When it comes to the room in which we spend the majority of our days in, most of us tend to put in the least amount of thought into the decor. Jonathan Scott, of the HGTV hit show Property Brothers, would agree. “Most people focus their design renovation budget or energy on the public areas that they can brag to their friends about: the kitchen or living room. They forget about the bedroom – you spend more time in this space than anywhere else in the house. So it’s really important to invest in a good pieces,” says Scott.
Scott, who has partnered up with luxe mattress company Stearns & Foster, highlights the importance of such investment pieces. “You’re investing in your life and quality of sleep. The Reserve mattress
is the best one I’ve ever had. Even with it being natural and handcrafted – the natural fabric means it breaths well in the summer and as a result, is cooler in the summer – the rest of it is psychological. It’s how you set the tone with colors and textures.”
We caught up with the Property Brother to get the scoop on creating the ultimate bedroom design scheme, with rest and relaxation in mind. Here’s what we learned.
First things first…There’s no secret to design.
Anybody can be a designer, it’s the easiest thing in the world. In order to think about what you want out of a space, first think about descriptive words that set the tone for the room you’re looking to decorate.
Take the bedroom, we’d want to use words like; comfy, inviting, relaxing. Summer is all about a fresh start, get color in there. Whereas in the fall and winter it’s all about cozy and warm. It alters slightly but regardless, we want all to be both comfortable and inviting.
A bedroom should be beautiful.
It’s about incorporating a blend of colors and patterns within a space, to make it feel a little bit more sophisticated.
Good sheets count.
You want to make sure you’re going for good sheets, because that’s what’s touching your skin. And then you can layer back and forth with duvets and sheets. Bedrooms are the easiest rooms to design!
When it comes to the big ticket items, such as a bed frame, I always suggest going neutral. And then all you’re changing out is the top of the bed, depending on the season.

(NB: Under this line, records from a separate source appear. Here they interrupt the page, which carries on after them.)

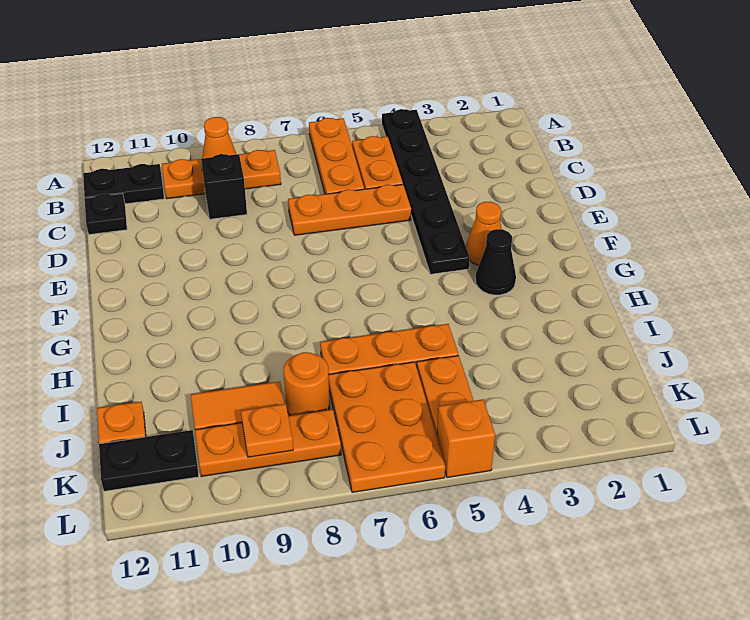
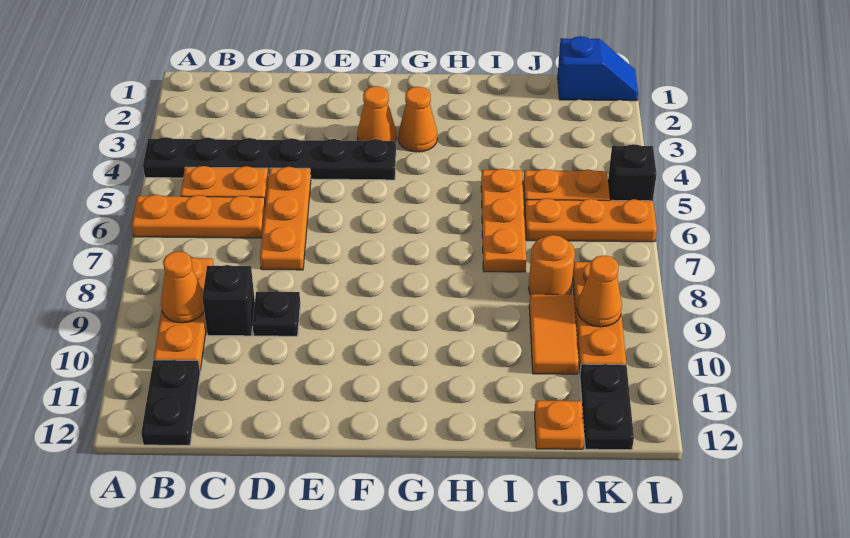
black 1x1 plate [85,193,127,235] -> black 1x1 plate moved to [252,291,300,336]
black 1x1 cone [476,229,516,295] -> orange 1x1 cone [398,87,437,152]
orange 2x3 plate [329,362,445,492] -> orange 1x3 plate [525,198,657,242]
none -> blue 1x2 slope [558,36,638,101]
orange 1x1 plate [241,404,293,457] -> orange 1x1 cone [577,255,622,327]
orange 1x1 brick [437,399,495,478] -> black 1x1 brick [608,144,657,201]

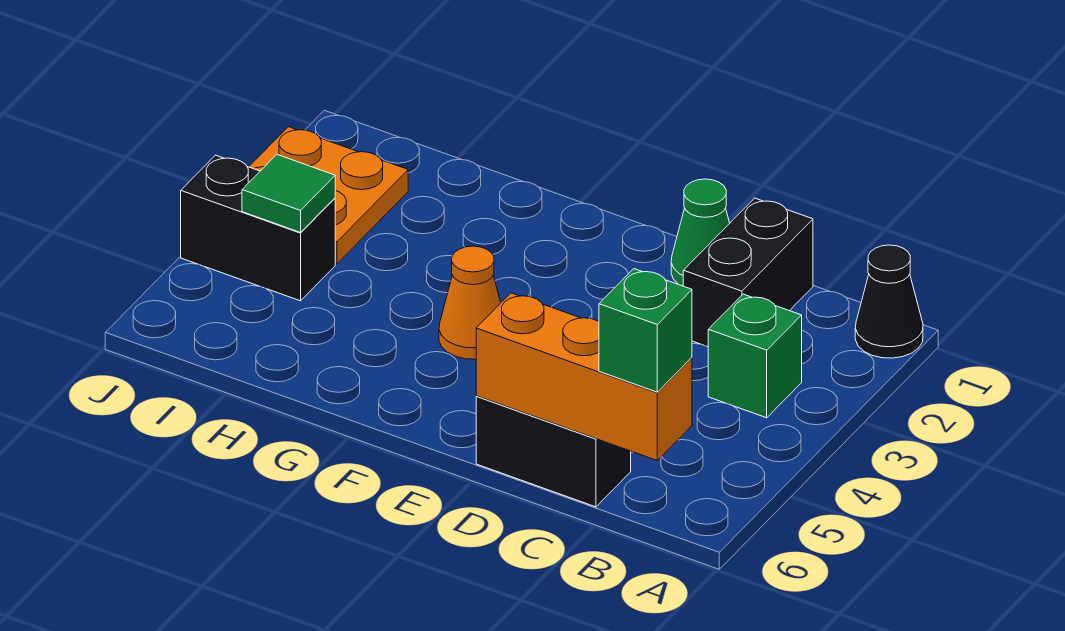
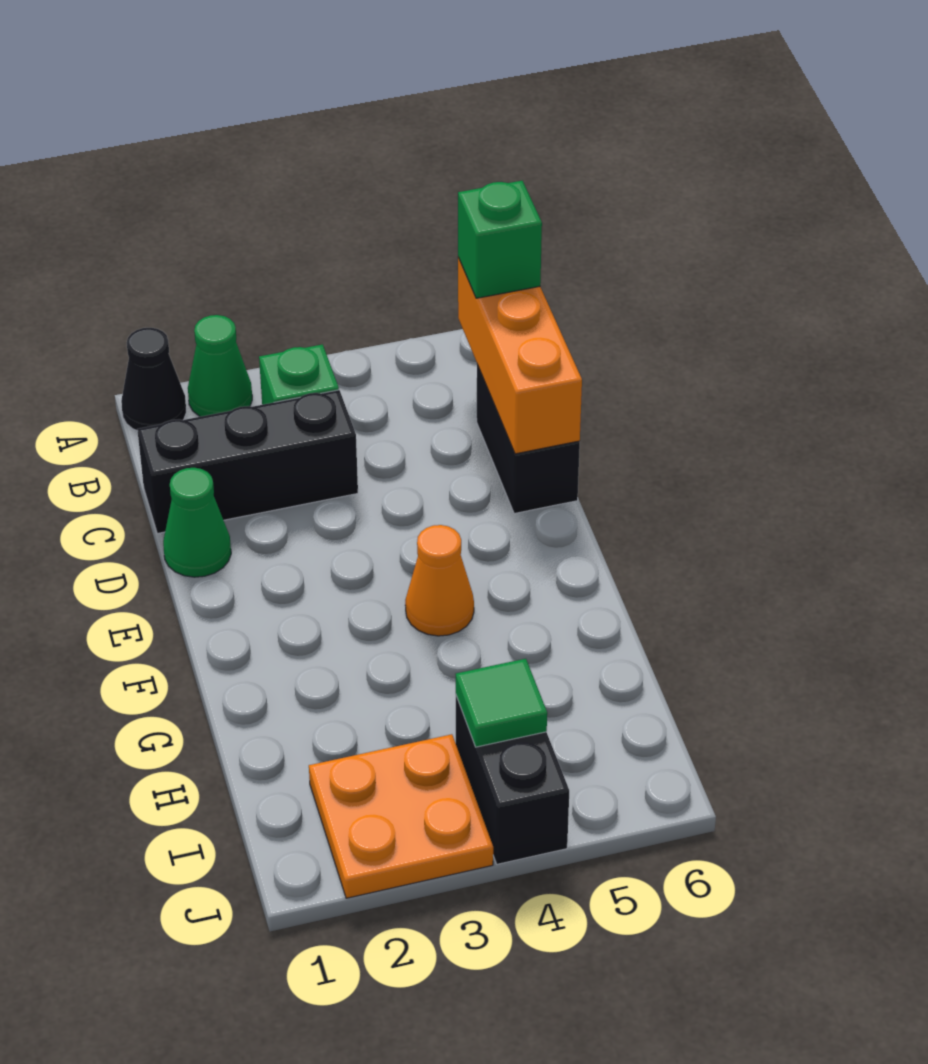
none -> green 1x1 cone [188,315,252,417]
black 1x2 brick [683,198,813,347] -> black 1x3 brick [137,390,358,534]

Two of my fundamental rules for the bedroom are…
Never have a work space in the bedroom.
You should never have a desk or a pile of papers or a laptop in the bedroom. It’s no way to relax.
Storage is key in the bedroom.
Nothing is more stressful than a grossly cluttered space. So there should not be piles of clothes or kids toys lying around. The smaller the space, the more important the storage is. So instead of having a bench, you can have a trunk, and then just a regular bed frame with storage across the bottom of the bed. That’s how you can create a serene environment. Nothing should distract you from melting into your bed and getting a good sleep.
What advice can you give those who are living in a studio? Most of them have no choice but to have their workspace incorporated into their bedroom.
Storage under the bed is key! In a studio I would never recommend having just a standing side table with no function. Every piece that you can find to put storage in, is important.
As silly as it sounds, decluttering is key. Go through and toss out what you don’t need. You can have a space where you can tuck away your winter textiles, making the swap when the season permits. You can add in a faux fur throw to the foot of your bed to instill that cozy factor.
What is the number one mistake most people make when decorating their bedroom?
They design it for one of the two people sleeping there. There are typically two people sleeping in a bed, so you want to make sure that the style of the room doesn’t skew too feminine or too masculine, there should be a balance.
Other than buying a bad mattress – because then you feel your partner moving around while you’re trying to sleep – the next common mistake is the color palette. People will choose a whole feature wall in a blood red, and nothing is going to ruin your tranquil sleep like such a jarring color. It’s important to use soft, muted tones that will be relaxing. If you walk into a room and can breath a sigh of relief, you already know it’s going to be relaxing.